Exercise goal: Starting with the first line and ending with the last, transcribe the data exactly.

Supplied material:

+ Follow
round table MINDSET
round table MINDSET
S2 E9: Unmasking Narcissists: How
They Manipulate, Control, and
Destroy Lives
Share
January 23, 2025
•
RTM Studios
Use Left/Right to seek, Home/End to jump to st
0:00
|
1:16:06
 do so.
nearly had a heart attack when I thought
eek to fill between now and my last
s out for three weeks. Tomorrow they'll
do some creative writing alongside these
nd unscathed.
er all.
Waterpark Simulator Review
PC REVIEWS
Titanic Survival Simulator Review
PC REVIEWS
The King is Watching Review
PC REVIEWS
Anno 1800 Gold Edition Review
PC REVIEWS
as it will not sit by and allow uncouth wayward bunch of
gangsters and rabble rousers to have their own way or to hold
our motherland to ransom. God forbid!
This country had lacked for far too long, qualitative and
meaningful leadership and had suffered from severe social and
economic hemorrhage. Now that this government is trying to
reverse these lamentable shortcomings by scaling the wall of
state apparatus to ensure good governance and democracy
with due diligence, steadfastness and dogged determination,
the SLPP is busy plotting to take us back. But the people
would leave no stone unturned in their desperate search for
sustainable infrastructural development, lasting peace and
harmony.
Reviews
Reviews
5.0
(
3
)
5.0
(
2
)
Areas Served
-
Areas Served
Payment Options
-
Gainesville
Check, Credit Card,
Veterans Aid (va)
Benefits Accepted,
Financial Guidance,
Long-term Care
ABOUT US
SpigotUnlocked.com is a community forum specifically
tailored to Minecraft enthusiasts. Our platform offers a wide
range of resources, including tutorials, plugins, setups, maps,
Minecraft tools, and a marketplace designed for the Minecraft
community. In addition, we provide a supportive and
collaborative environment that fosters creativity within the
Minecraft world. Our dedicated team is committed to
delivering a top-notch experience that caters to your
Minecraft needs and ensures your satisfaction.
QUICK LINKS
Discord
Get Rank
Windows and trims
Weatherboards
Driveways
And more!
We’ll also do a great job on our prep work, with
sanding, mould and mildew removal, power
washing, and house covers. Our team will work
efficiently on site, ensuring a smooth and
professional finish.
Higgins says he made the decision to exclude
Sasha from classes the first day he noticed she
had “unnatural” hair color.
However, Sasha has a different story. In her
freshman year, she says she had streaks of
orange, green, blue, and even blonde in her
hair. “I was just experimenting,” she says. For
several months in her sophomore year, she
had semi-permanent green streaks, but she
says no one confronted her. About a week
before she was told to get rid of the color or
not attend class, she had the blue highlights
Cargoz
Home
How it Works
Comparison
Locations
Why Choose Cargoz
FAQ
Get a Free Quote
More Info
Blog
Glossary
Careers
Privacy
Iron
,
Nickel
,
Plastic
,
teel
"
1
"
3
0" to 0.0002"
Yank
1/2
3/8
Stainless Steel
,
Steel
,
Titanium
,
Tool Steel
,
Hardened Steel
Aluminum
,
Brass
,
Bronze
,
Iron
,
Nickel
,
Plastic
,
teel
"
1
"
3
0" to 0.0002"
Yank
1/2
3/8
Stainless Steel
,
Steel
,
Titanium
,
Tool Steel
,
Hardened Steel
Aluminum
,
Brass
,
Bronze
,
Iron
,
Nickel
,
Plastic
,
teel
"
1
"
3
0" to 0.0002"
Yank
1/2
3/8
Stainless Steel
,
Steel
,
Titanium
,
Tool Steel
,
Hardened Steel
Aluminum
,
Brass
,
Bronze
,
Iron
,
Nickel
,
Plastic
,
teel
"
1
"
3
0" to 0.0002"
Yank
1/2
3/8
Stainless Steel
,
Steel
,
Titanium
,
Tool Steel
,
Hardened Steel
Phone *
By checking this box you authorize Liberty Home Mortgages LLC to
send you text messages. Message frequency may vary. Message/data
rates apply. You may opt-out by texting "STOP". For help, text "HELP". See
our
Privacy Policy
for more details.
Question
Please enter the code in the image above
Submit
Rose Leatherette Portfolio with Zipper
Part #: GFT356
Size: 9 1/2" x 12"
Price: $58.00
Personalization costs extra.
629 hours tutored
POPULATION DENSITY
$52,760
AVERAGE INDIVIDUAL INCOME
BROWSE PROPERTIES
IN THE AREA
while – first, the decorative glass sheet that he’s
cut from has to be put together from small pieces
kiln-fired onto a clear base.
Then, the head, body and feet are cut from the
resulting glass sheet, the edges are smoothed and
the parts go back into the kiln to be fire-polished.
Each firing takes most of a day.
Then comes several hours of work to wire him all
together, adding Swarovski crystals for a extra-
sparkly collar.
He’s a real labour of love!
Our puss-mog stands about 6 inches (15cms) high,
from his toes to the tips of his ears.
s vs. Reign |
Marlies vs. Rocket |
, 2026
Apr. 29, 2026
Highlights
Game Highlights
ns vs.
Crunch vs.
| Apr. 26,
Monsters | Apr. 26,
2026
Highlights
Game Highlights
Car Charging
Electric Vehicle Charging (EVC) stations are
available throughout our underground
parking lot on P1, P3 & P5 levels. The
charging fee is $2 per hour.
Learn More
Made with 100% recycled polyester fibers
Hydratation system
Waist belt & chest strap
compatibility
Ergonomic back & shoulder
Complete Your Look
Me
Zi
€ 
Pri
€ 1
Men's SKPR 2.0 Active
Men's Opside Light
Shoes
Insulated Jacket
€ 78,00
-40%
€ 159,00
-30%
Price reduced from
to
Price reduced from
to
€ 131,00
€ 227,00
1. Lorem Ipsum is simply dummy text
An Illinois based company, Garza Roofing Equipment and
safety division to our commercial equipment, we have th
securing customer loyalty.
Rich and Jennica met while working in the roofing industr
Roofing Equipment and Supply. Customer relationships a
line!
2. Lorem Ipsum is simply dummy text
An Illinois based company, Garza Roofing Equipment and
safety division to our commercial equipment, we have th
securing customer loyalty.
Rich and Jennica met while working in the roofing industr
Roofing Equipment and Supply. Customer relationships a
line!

Written reply:
+ Follow
round table MINDSET
round table MINDSET
S2 E9: Unmasking Narcissists: How
They Manipulate, Control, and
Destroy Lives
Share
January 23, 2025
•
RTM Studios
Use Left/Right to seek, Home/End to jump to st
0:00
|
1:16:06
 do so.
nearly had a heart attack when I thought
eek to fill between now and my last
s out for three weeks. Tomorrow they'll
do some creative writing alongside these
nd unscathed.
er all.
Waterpark Simulator Review
PC REVIEWS
Titanic Survival Simulator Review
PC REVIEWS
The King is Watching Review
PC REVIEWS
Anno 1800 Gold Edition Review
PC REVIEWS
as it will not sit by and allow uncouth wayward bunch of
gangsters and rabble rousers to have their own way or to hold
our motherland to ransom. God forbid!
This country had lacked for far too long, qualitative and
meaningful leadership and had suffered from severe social and
economic hemorrhage. Now that this government is trying to
reverse these lamentable shortcomings by scaling the wall of
state apparatus to ensure good governance and democracy
with due diligence, steadfastness and dogged determination,
the SLPP is busy plotting to take us back. But the people
would leave no stone unturned in their desperate search for
sustainable infrastructural development, lasting peace and
harmony.
Reviews
Reviews
5.0
(
3
)
5.0
(
2
)
Areas Served
-
Areas Served
Payment Options
-
Gainesville
Check, Credit Card,
Veterans Aid (va)
Benefits Accepted,
Financial Guidance,
Long-term Care
ABOUT US
SpigotUnlocked.com is a community forum specifically
tailored to Minecraft enthusiasts. Our platform offers a wide
range of resources, including tutorials, plugins, setups, maps,
Minecraft tools, and a marketplace designed for the Minecraft
community. In addition, we provide a supportive and
collaborative environment that fosters creativity within the
Minecraft world. Our dedicated team is committed to
delivering a top-notch experience that caters to your
Minecraft needs and ensures your satisfaction.
QUICK LINKS
Discord
Get Rank
Windows and trims
Weatherboards
Driveways
And more!
We’ll also do a great job on our prep work, with
sanding, mould and mildew removal, power
washing, and house covers. Our team will work
efficiently on site, ensuring a smooth and
professional finish.
Higgins says he made the decision to exclude
Sasha from classes the first day he noticed she
had “unnatural” hair color.
However, Sasha has a different story. In her
freshman year, she says she had streaks of
orange, green, blue, and even blonde in her
hair. “I was just experimenting,” she says. For
several months in her sophomore year, she
had semi-permanent green streaks, but she
says no one confronted her. About a week
before she was told to get rid of the color or
not attend class, she had the blue highlights
Cargoz
Home
How it Works
Comparison
Locations
Why Choose Cargoz
FAQ
Get a Free Quote
More Info
Blog
Glossary
Careers
Privacy
Iron
,
Nickel
,
Plastic
,
teel
"
1
"
3
0" to 0.0002"
Yank
1/2
3/8
Stainless Steel
,
Steel
,
Titanium
,
Tool Steel
,
Hardened Steel
Aluminum
,
Brass
,
Bronze
,
Iron
,
Nickel
,
Plastic
,
teel
"
1
"
3
0" to 0.0002"
Yank
1/2
3/8
Stainless Steel
,
Steel
,
Titanium
,
Tool Steel
,
Hardened Steel
Aluminum
,
Brass
,
Bronze
,
Iron
,
Nickel
,
Plastic
,
teel
"
1
"
3
0" to 0.0002"
Yank
1/2
3/8
Stainless Steel
,
Steel
,
Titanium
,
Tool Steel
,
Hardened Steel
Aluminum
,
Brass
,
Bronze
,
Iron
,
Nickel
,
Plastic
,
teel
"
1
"
3
0" to 0.0002"
Yank
1/2
3/8
Stainless Steel
,
Steel
,
Titanium
,
Tool Steel
,
Hardened Steel
Phone *
By checking this box you authorize Liberty Home Mortgages LLC to
send you text messages. Message frequency may vary. Message/data
rates apply. You may opt-out by texting "STOP". For help, text "HELP". See
our
Privacy Policy
for more details.
Question
Please enter the code in the image above
Submit
Rose Leatherette Portfolio with Zipper
Part #: GFT356
Size: 9 1/2" x 12"
Price: $58.00
Personalization costs extra.
629 hours tutored
POPULATION DENSITY
$52,760
AVERAGE INDIVIDUAL INCOME
BROWSE PROPERTIES
IN THE AREA
while – first, the decorative glass sheet that he’s
cut from has to be put together from small pieces
kiln-fired onto a clear base.
Then, the head, body and feet are cut from the
resulting glass sheet, the edges are smoothed and
the parts go back into the kiln to be fire-polished.
Each firing takes most of a day.
Then comes several hours of work to wire him all
together, adding Swarovski crystals for a extra-
sparkly collar.
He’s a real labour of love!
Our puss-mog stands about 6 inches (15cms) high,
from his toes to the tips of his ears.
s vs. Reign |
Marlies vs. Rocket |
, 2026
Apr. 29, 2026
Highlights
Game Highlights
ns vs.
Crunch vs.
| Apr. 26,
Monsters | Apr. 26,
2026
Highlights
Game Highlights
Car Charging
Electric Vehicle Charging (EVC) stations are
available throughout our underground
parking lot on P1, P3 & P5 levels. The
charging fee is $2 per hour.
Learn More
Made with 100% recycled polyester fibers
Hydratation system
Waist belt & chest strap
compatibility
Ergonomic back & shoulder
Complete Your Look
Me
Zi
€ 
Pri
€ 1
Men's SKPR 2.0 Active
Men's Opside Light
Shoes
Insulated Jacket
€ 78,00
-40%
€ 159,00
-30%
Price reduced from
to
Price reduced from
to
€ 131,00
€ 227,00
1. Lorem Ipsum is simply dummy text
An Illinois based company, Garza Roofing Equipment and
safety division to our commercial equipment, we have th
securing customer loyalty.
Rich and Jennica met while working in the roofing industr
Roofing Equipment and Supply. Customer relationships a
line!
2. Lorem Ipsum is simply dummy text
An Illinois based company, Garza Roofing Equipment and
safety division to our commercial equipment, we have th
securing customer loyalty.
Rich and Jennica met while working in the roofing industr
Roofing Equipment and Supply. Customer relationships a
line!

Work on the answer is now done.